Diciannove firme: 7 della Lega, 6 di Fratelli d’Italia, 1 di Fondazione (Gianmaria Santucci), 1 dei moderati del Pd (Luisa Ciambella) e 4 di Viterbo 2020 (Chiara Frontini). Diciannove consiglieri davanti al notaio Fabrizio Fortini per notificare le proprie dimissioni e una pec al protocollo del Comune per certificare lo scioglimento dell’assemblea comunale.

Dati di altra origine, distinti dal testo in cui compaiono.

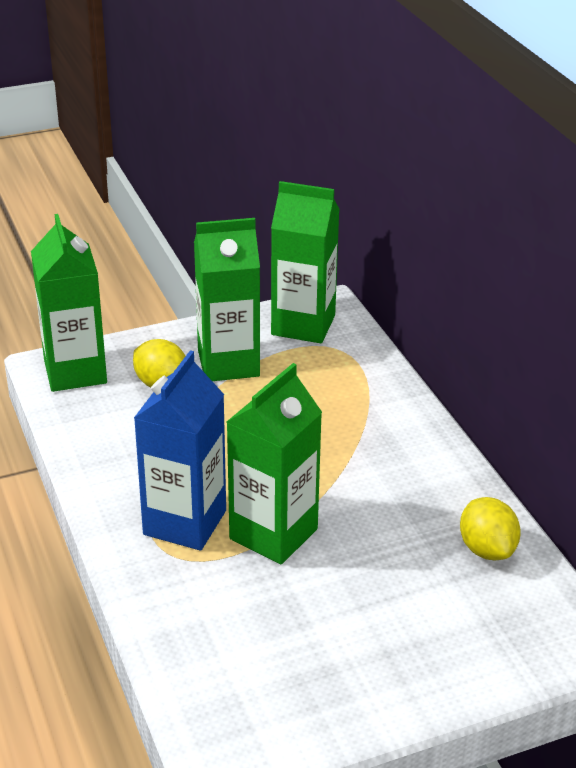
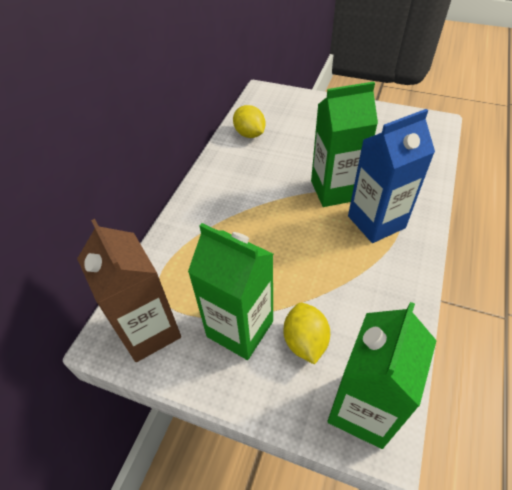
camera: 135 degrees left, 15 degrees up
(303, 325) = (149, 331): green carton -> brown carton
(487, 549) = (249, 134): yellow lemon -> yellow lemon turned 60 degrees counterclockwise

L’amministrazione Arena è finita così, alle 20 di stasera. Morta, sepolta e già decomposta sotto le macerie dell’alleanza stretta tra Battistoni e Panunzi, tra Forza Italia e la sinistra del Pd, che solo cinque giorni fa ha portato all’elezione di Alessandro Romoli a presidente della Provincia, dove il partito azzurro, tradendo il centrodestra, ha innescato un’inevitabile reazione che fa, politicamente parlando, carne da macello di un sindaco che fino all’ultimo ha inutilmente sperato nell’intervento delle segreterie regionali e nazionali per restare sullo scranno più alto di Palazzo dei Priori. Ciò però non è accaduto, anche perché era difficile per Battistoni e Tajani andare a spiegare ai loro parigrado quello che era successo. Non si può chiedere aiuto a chi hai preso a schiaffi fino all’altro giorno.
Arena, nel disperato tentativo di scompigliare le carte, nel pomeriggio aveva rinominato la giunta, che aveva azzerato due giorni fa, con la scusa di dover approvare una delibera urgente per varare il piano neve. Neve che in verità a queste latitudini non si vede neanche in lontananza. Nessuno, però, tranne Antonella Sberna ed Elpidio Micci, si è presentato nel suo studio e in quello momento – erano le 18 – sono cominciate a risuonare le campane a morto, già pronte da due giorni per la celebrazione del funerale dell’amministrazione.